Elaine Rochelle Sisman (born January 20, 1952) is the Anne Parsons Bender Professor of Music at Columbia University, where she has taught since 1982. The author of Haydn and the Classical Variation, Mozart: The 'Jupiter' Symphony, and editor of Haydn and His World, she specializes in music, rhetoric, and aesthetics of the 18th and 19th centuries, and has written on such topics as memory and invention in late Beethoven, ideas of pathétique and fantasia around 1800, Haydn's theater symphonies, the sublime in Mozart's music, and Brahms's slow movements. Her monograph-length article on "variations" appears in the revised New Grove Dictionary of Music and Musicians, and she is at work on studies of music and melancholy, of Don Giovanni, and of the opus-concept in the eighteenth century.

Sisman has taught at the University of Michigan and Harvard University, as well as Columbia University where she currently teaches. She serves on the board of directors of the Joseph Haydn-Institut in Cologne, the Akademie für Mozartforschung in Salzburg, and the American Brahms Society, and is an editor of Beethoven Forum and associate editor of The Musical Quarterly and 19th-Century Music. She was President of the American Musicological Society in 2005–06.
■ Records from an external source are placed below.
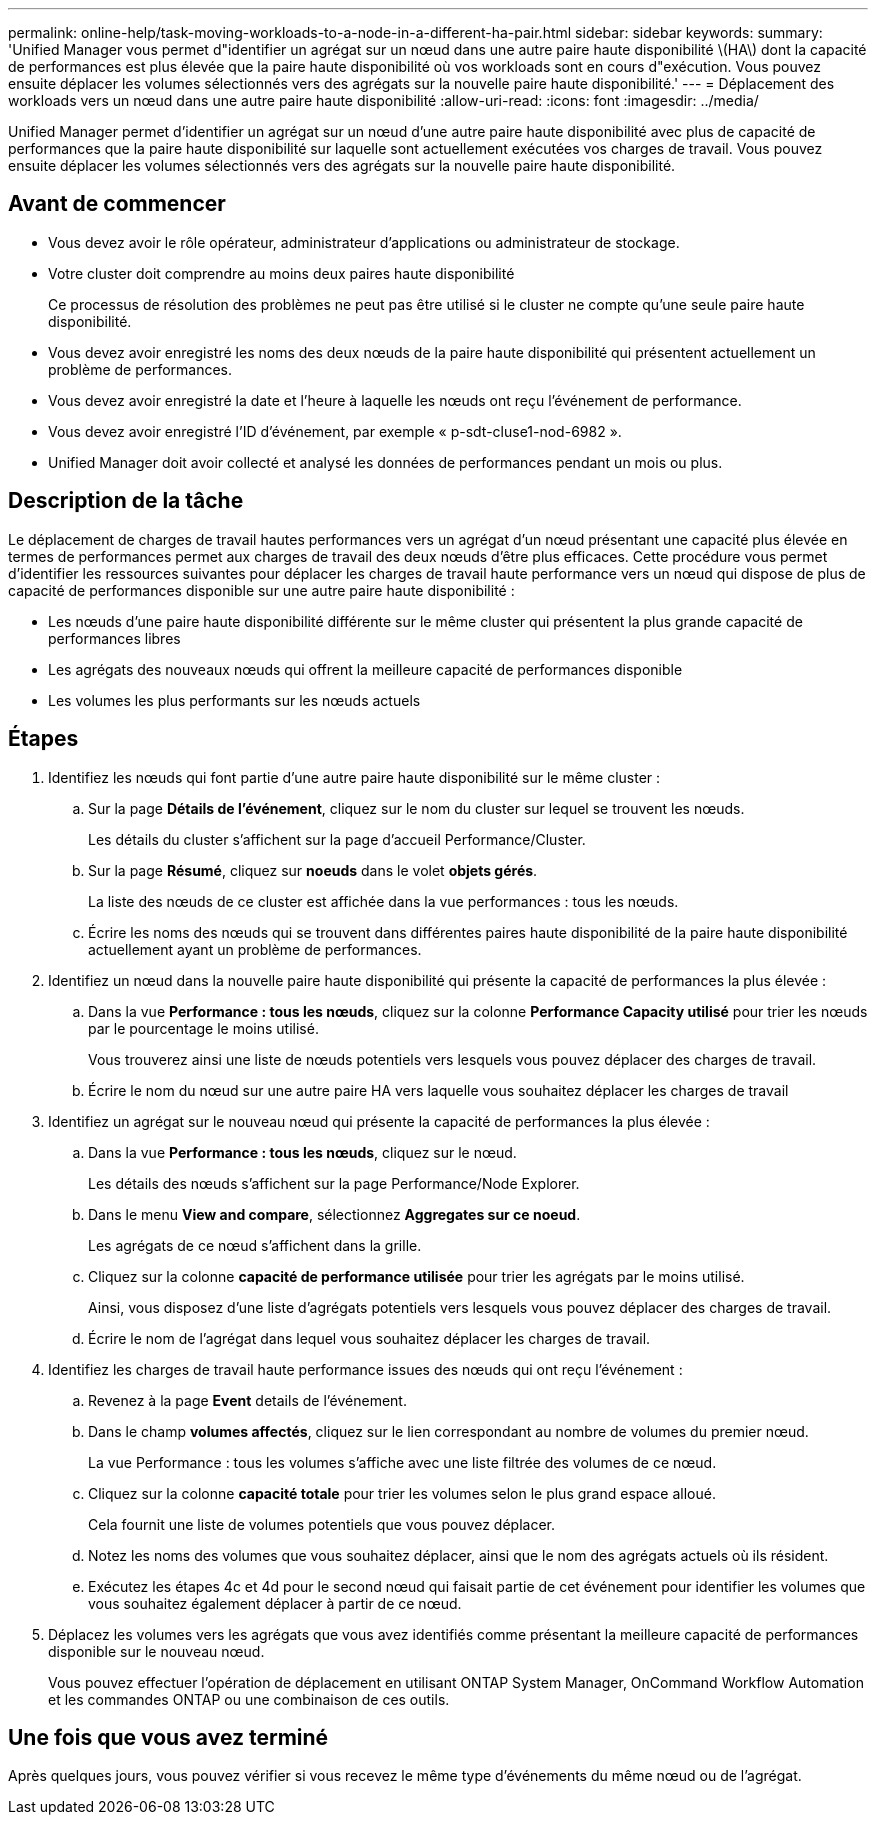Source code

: ---
permalink: online-help/task-moving-workloads-to-a-node-in-a-different-ha-pair.html 
sidebar: sidebar 
keywords:  
summary: 'Unified Manager vous permet d"identifier un agrégat sur un nœud dans une autre paire haute disponibilité \(HA\) dont la capacité de performances est plus élevée que la paire haute disponibilité où vos workloads sont en cours d"exécution. Vous pouvez ensuite déplacer les volumes sélectionnés vers des agrégats sur la nouvelle paire haute disponibilité.' 
---
= Déplacement des workloads vers un nœud dans une autre paire haute disponibilité
:allow-uri-read: 
:icons: font
:imagesdir: ../media/


[role="lead"]
Unified Manager permet d'identifier un agrégat sur un nœud d'une autre paire haute disponibilité avec plus de capacité de performances que la paire haute disponibilité sur laquelle sont actuellement exécutées vos charges de travail. Vous pouvez ensuite déplacer les volumes sélectionnés vers des agrégats sur la nouvelle paire haute disponibilité.



== Avant de commencer

* Vous devez avoir le rôle opérateur, administrateur d'applications ou administrateur de stockage.
* Votre cluster doit comprendre au moins deux paires haute disponibilité
+
Ce processus de résolution des problèmes ne peut pas être utilisé si le cluster ne compte qu'une seule paire haute disponibilité.

* Vous devez avoir enregistré les noms des deux nœuds de la paire haute disponibilité qui présentent actuellement un problème de performances.
* Vous devez avoir enregistré la date et l'heure à laquelle les nœuds ont reçu l'événement de performance.
* Vous devez avoir enregistré l'ID d'événement, par exemple « p-sdt-cluse1-nod-6982 ».
* Unified Manager doit avoir collecté et analysé les données de performances pendant un mois ou plus.




== Description de la tâche

Le déplacement de charges de travail hautes performances vers un agrégat d'un nœud présentant une capacité plus élevée en termes de performances permet aux charges de travail des deux nœuds d'être plus efficaces. Cette procédure vous permet d'identifier les ressources suivantes pour déplacer les charges de travail haute performance vers un nœud qui dispose de plus de capacité de performances disponible sur une autre paire haute disponibilité :

* Les nœuds d'une paire haute disponibilité différente sur le même cluster qui présentent la plus grande capacité de performances libres
* Les agrégats des nouveaux nœuds qui offrent la meilleure capacité de performances disponible
* Les volumes les plus performants sur les nœuds actuels




== Étapes

. Identifiez les nœuds qui font partie d'une autre paire haute disponibilité sur le même cluster :
+
.. Sur la page *Détails de l'événement*, cliquez sur le nom du cluster sur lequel se trouvent les nœuds.
+
Les détails du cluster s'affichent sur la page d'accueil Performance/Cluster.

.. Sur la page *Résumé*, cliquez sur *noeuds* dans le volet *objets gérés*.
+
La liste des nœuds de ce cluster est affichée dans la vue performances : tous les nœuds.

.. Écrire les noms des nœuds qui se trouvent dans différentes paires haute disponibilité de la paire haute disponibilité actuellement ayant un problème de performances.


. Identifiez un nœud dans la nouvelle paire haute disponibilité qui présente la capacité de performances la plus élevée :
+
.. Dans la vue *Performance : tous les nœuds*, cliquez sur la colonne *Performance Capacity utilisé* pour trier les nœuds par le pourcentage le moins utilisé.
+
Vous trouverez ainsi une liste de nœuds potentiels vers lesquels vous pouvez déplacer des charges de travail.

.. Écrire le nom du nœud sur une autre paire HA vers laquelle vous souhaitez déplacer les charges de travail


. Identifiez un agrégat sur le nouveau nœud qui présente la capacité de performances la plus élevée :
+
.. Dans la vue *Performance : tous les nœuds*, cliquez sur le nœud.
+
Les détails des nœuds s'affichent sur la page Performance/Node Explorer.

.. Dans le menu *View and compare*, sélectionnez *Aggregates sur ce noeud*.
+
Les agrégats de ce nœud s'affichent dans la grille.

.. Cliquez sur la colonne *capacité de performance utilisée* pour trier les agrégats par le moins utilisé.
+
Ainsi, vous disposez d'une liste d'agrégats potentiels vers lesquels vous pouvez déplacer des charges de travail.

.. Écrire le nom de l'agrégat dans lequel vous souhaitez déplacer les charges de travail.


. Identifiez les charges de travail haute performance issues des nœuds qui ont reçu l'événement :
+
.. Revenez à la page *Event* details de l'événement.
.. Dans le champ *volumes affectés*, cliquez sur le lien correspondant au nombre de volumes du premier nœud.
+
La vue Performance : tous les volumes s'affiche avec une liste filtrée des volumes de ce nœud.

.. Cliquez sur la colonne *capacité totale* pour trier les volumes selon le plus grand espace alloué.
+
Cela fournit une liste de volumes potentiels que vous pouvez déplacer.

.. Notez les noms des volumes que vous souhaitez déplacer, ainsi que le nom des agrégats actuels où ils résident.
.. Exécutez les étapes 4c et 4d pour le second nœud qui faisait partie de cet événement pour identifier les volumes que vous souhaitez également déplacer à partir de ce nœud.


. Déplacez les volumes vers les agrégats que vous avez identifiés comme présentant la meilleure capacité de performances disponible sur le nouveau nœud.
+
Vous pouvez effectuer l'opération de déplacement en utilisant ONTAP System Manager, OnCommand Workflow Automation et les commandes ONTAP ou une combinaison de ces outils.





== Une fois que vous avez terminé

Après quelques jours, vous pouvez vérifier si vous recevez le même type d'événements du même nœud ou de l'agrégat.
Sisman studied piano at the Juilliard pre-college division. She graduated from Cornell University in 1972, studying with Malcolm Bilson and received her doctorate in music history at Princeton University in 1978.

Sisman has been awarded grants from the National Endowment for the Humanities and the American Council of Learned Societies. She received the Alfred Einstein Award of the American Musicological Society for best article by a younger scholar. Columbia has honored her with its Great Teacher Award in 1992 and the Award for Distinguished Service to the Core Curriculum in 2000. In 2014 Sisman was elected to the American Academy of Arts and Sciences.